Я подошел и, облокотившись на потертую стойку, по которой, проведи пальцем и подцепишь пару миллионов микробов от скарлатины до проказы, заговорщически улыбнулся и получил в ответ не менее заговорщическую улыбку вчерашней старшеклассницы, у которой прямые приподнятые плечи и ровная спинка кажутся вам вершиной одухотворенности и женственности в силу вашего возраста, ибо вы уже перешагнули тот этап, когда вам по душе добротные матроны с крашеными губами и трехмесячной завивкой перегорелых волос, концы которых посечены современной химией.

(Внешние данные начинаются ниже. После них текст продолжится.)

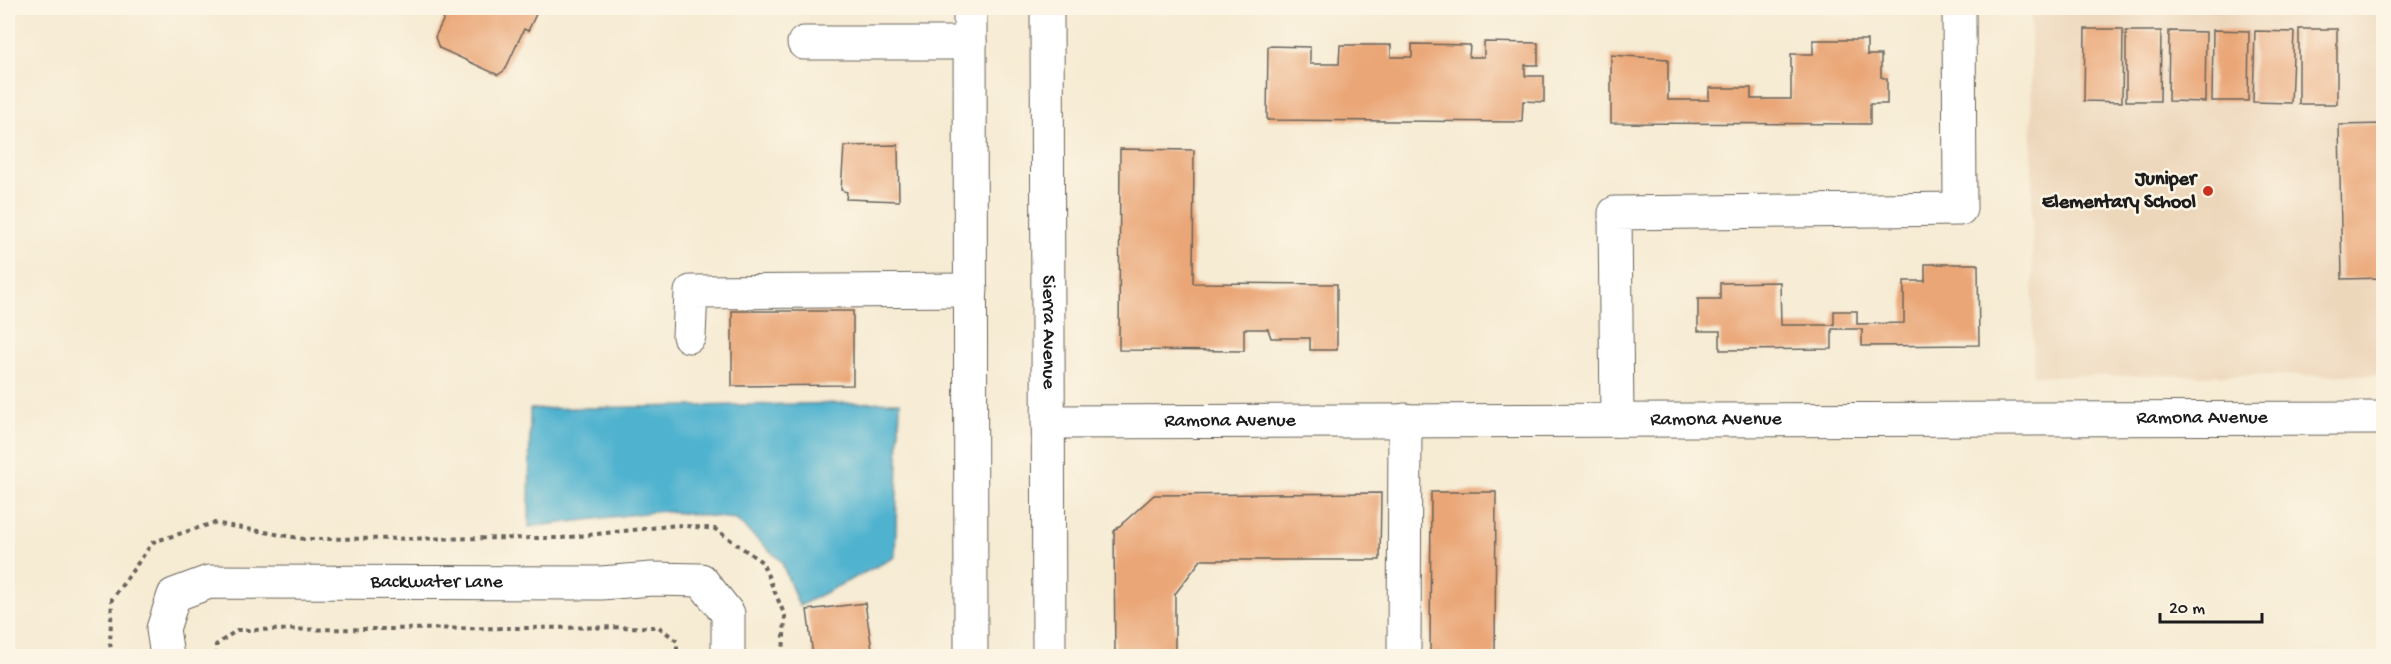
<svg xmlns="http://www.w3.org/2000/svg" width="2391" height="664" viewBox="0 0 2391 664" font-family="'Gochi Hand',sans-serif">
<rect width="100%" height="100%" fill="#fcf5e5"/>
<filter id="ink" filterUnits="userSpaceOnUse"><feTurbulence type="fractalNoise" baseFrequency=".0167" numOctaves="2"/><feDisplacementMap in="SourceGraphic" scale="12" xChannelSelector="R" yChannelSelector="G"/><feConvolveMatrix kernelMatrix="1 2 1 2 8 2 1 2 1" color-interpolation-filters="sRGB"/></filter>
<filter id="wash" filterUnits="userSpaceOnUse"><feTurbulence type="fractalNoise" baseFrequency=".008" numOctaves="4" result="noise"/><feDisplacementMap in="SourceGraphic" scale="24" xChannelSelector="R" yChannelSelector="G"/><feGaussianBlur stdDeviation="1.35" result="paint"/><feColorMatrix in="noise" values="0 0 0 0 0 0 0 0 0 0 0 0 0 0 0 0 0 1.4 0 .05"/><feComposite in="paint" operator="in"/></filter>
<g filter="url(#wash)">
<rect width="100%" height="100%" fill="#f6ebd3"/>
<path fill="#edd7bb" d="M 2031,8 L 2383,8 L 2383,375 L 2033,376 Z"/>
<path fill="#50b2cf" stroke="#366776" stroke-width="1.5" d="M 900,402 L 895,557 L 799,606 L 781,561 L 735,519 L 661,511 L 529,527 L 530,409 Z"/>
<g id="blocks">
<g fill="#eaa676">
<path d="M 449,8 L 539,8 L 528,31 L 524,29 L 505,70 L 498,75 L 439,48 L 435,37 Z"/>
<rect x="2211" y="8" width="33" height="2"/>
<path d="M 2085,29 L 2123,29 L 2122,102 L 2084,101 Z"/>
<rect x="2299" y="29" width="38" height="75"/>
<path d="M 2213,30 L 2249,31 L 2248,101 L 2212,101 Z"/>
<path d="M 2126,31 L 2161,31 L 2160,101 L 2126,101 Z"/>
<path d="M 2169,31 L 2206,32 L 2205,102 L 2168,101 Z"/>
<path d="M 2255,31 L 2294,32 L 2291,103 L 2253,102 Z"/>
<path d="M 1813,40 L 1867,40 L 1867,55 L 1881,55 L 1881,77 L 1887,79 L 1887,104 L 1870,104 L 1870,124 L 1611,123 L 1611,55 L 1668,59 L 1668,100 L 1709,100 L 1709,88 L 1751,88 L 1751,99 L 1791,99 L 1791,54 L 1813,54 Z"/>
<path d="M 1484,42 L 1538,43 L 1538,65 L 1525,65 L 1525,76 L 1544,76 L 1544,102 L 1523,101 L 1522,122 L 1267,120 L 1268,46 L 1310,47 L 1310,64 L 1339,64 L 1340,45 L 1391,45 L 1391,57 L 1412,57 L 1412,44 L 1470,45 L 1469,57 L 1484,57 Z"/>
<path d="M 2384,124 L 2384,278 L 2342,279 L 2339,125 Z"/>
<path d="M 898,145 L 899,201 L 846,199 L 847,192 L 841,190 L 844,146 Z"/>
<path d="M 1120,149 L 1194,150 L 1193,283 L 1337,284 L 1337,350 L 1310,350 L 1310,338 L 1271,338 L 1268,329 L 1244,329 L 1244,351 L 1119,350 Z"/>
<path d="M 1925,264 L 1978,264 L 1979,345 L 1862,346 L 1862,329 L 1832,329 L 1832,349 L 1720,350 L 1720,331 L 1698,331 L 1698,299 L 1720,299 L 1720,283 L 1780,282 L 1781,325 L 1834,325 L 1834,311 L 1857,311 L 1857,324 L 1904,323 L 1904,281 L 1925,281 Z"/>
<path d="M 732,311 L 853,311 L 853,385 L 732,386 Z"/>
<path d="M 1431,492 L 1496,492 L 1495,656 L 1430,656 Z"/>
<path d="M 1381,493 L 1380,560 L 1201,560 L 1175,594 L 1175,656 L 1115,656 L 1114,531 L 1154,495 Z"/>
<path d="M 865,603 L 873,656 L 813,656 L 807,610 Z"/>
<rect x="624" y="650" width="11" height="6"/>
</g>
</g>
</g>
<g filter="url(#ink)">
<use href="#blocks" fill-opacity="0" stroke="#68645c" stroke-width="1.5"/>
<g fill="none" stroke-linecap="round" stroke-linejoin="round">
<g stroke="#68645c" stroke-width="35">
<g id="minor">
<path d="M 804,43 L 970,43"/>
<path d="M 689,336 L 691,292 L 971,290"/>
<path d="M 1617,420 L 1615,213 L 1960,209 L 1959,8"/>
<path id="s1" d="M 1048,422 L 2384,418"/>
<path id="s2" d="M 167,656 L 163,629 L 174,595 L 209,582 L 601,583 L 652,579 L 701,580 L 728,614 L 728,656"/>
<path d="M 1404,656 L 1405,420"/>
</g>
</g>
<g stroke="#68645c" stroke-width="35">
<g id="major">
<path d="M 970,8 L 971,656"/>
<path id="s3" d="M 1047,8 L 1049,656"/>
</g>
</g>
<g stroke="#68645c" stroke-width="4" stroke-dasharray="4.5 4.5" stroke-linecap="butt">
<path d="M 112,656 L 110,643 L 112,599 L 153,542 L 214,523 L 304,539 L 562,538 L 677,525 L 715,529 L 762,562 L 785,616 L 783,656"/>
<path d="M 216,656 L 216,645 L 237,630 L 659,627 L 677,641 L 677,656"/>
</g>
<use href="#minor" stroke="#fff" stroke-width="33"/>
<use href="#major" stroke="#fff" stroke-width="33"/>
</g>
</g>
<circle fill="#c8321e" stroke="#fcf5e5" stroke-width="2" cx="2208" cy="191" r="6"/>
<g text-anchor="middle" dominant-baseline="central" stroke-width="5" stroke-linejoin="round" paint-order="stroke">
<g font-size="20" font-weight="bold" fill="#1c1c1c" stroke="#fcf5e5" text-anchor="end">
<text x="2196" y="180">Juniper<tspan x="2196" dy="23">Elementary School</tspan></text>
</g>
<g font-size="20" fill="#1c1c1c" stroke="#fcf5e5">
<text stroke="none"><textPath href="#s3" startOffset="324">Sierra Avenue</textPath></text>
<text stroke="none"><textPath href="#s1" startOffset="1154">Ramona Avenue</textPath></text>
<text stroke="none"><textPath href="#s1" startOffset="668">Ramona Avenue</textPath></text>
<text stroke="none"><textPath href="#s1" startOffset="182">Ramona Avenue</textPath></text>
<text stroke="none"><textPath href="#s2" startOffset="328">Backwater Lane</textPath></text>
</g>
</g>
<rect width="2391" height="664" fill="none" stroke="#fcf5e5" stroke-width="30"/>
<path d="M2160 613v9h102v-9" fill="none" stroke="#1c1c1c" stroke-width="3"/>
<text x="2169" y="613" font-size="18" fill="#1c1c1c" stroke="#fcf5e5" stroke-width="4.5" paint-order="stroke">20 m</text>
</svg>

— Девушка, — поинтересовался я, — мне кажется, мы с вами уже где-то встречались. Не правда ли?
— Правда, — отвечает она, и крохотные ушки ее краснеют, а ручка, которая до этого трогалась твердыми белыми зубками, кладется на стол, и она еще раз улыбается, и плечики под свитерком мягко и беззащитно вздрагивают.
— А вдруг это судьба?! А? Нет, правда?! — несу я околесицу и наблюдаю, как недоумение в ее глазах сменяется легким испугом. — Хотите, прочитаю у вас всего Спинозу и Бэкона?
В этот момент в ней есть что-то от горной козочки — любопытство и осмотрительность разом. И от того, что превалирует в тот или иной момент, по лицу ее пробегает то смущение, то несмелый интерес.
— Да ну вас... — опомнилась она.
— Дайте мне сразу три последних тома, — настаиваю я, — и, ей богу...
— И вы прочтете?
— Клянусь чем угодно... Нет, если нет Спинозы... Ну давайте что ли "Крокодил".
Ну вот она повеселела, и глазки блестят, и смущение где-то там в глубине, готовое всколыхнуться при первой же неудачной фразе.
— Вы философ? — вдруг спрашивает она без всяких шуточек, придя к такому странному заключению после моей глубокомысленной тирады. Что, должно быть, означало: "Разумеется, я вам верю насчет Спинозы и прочего... но все взрослые такие странные, когда говорят не то, что думают, а то, что думают, не говорят..."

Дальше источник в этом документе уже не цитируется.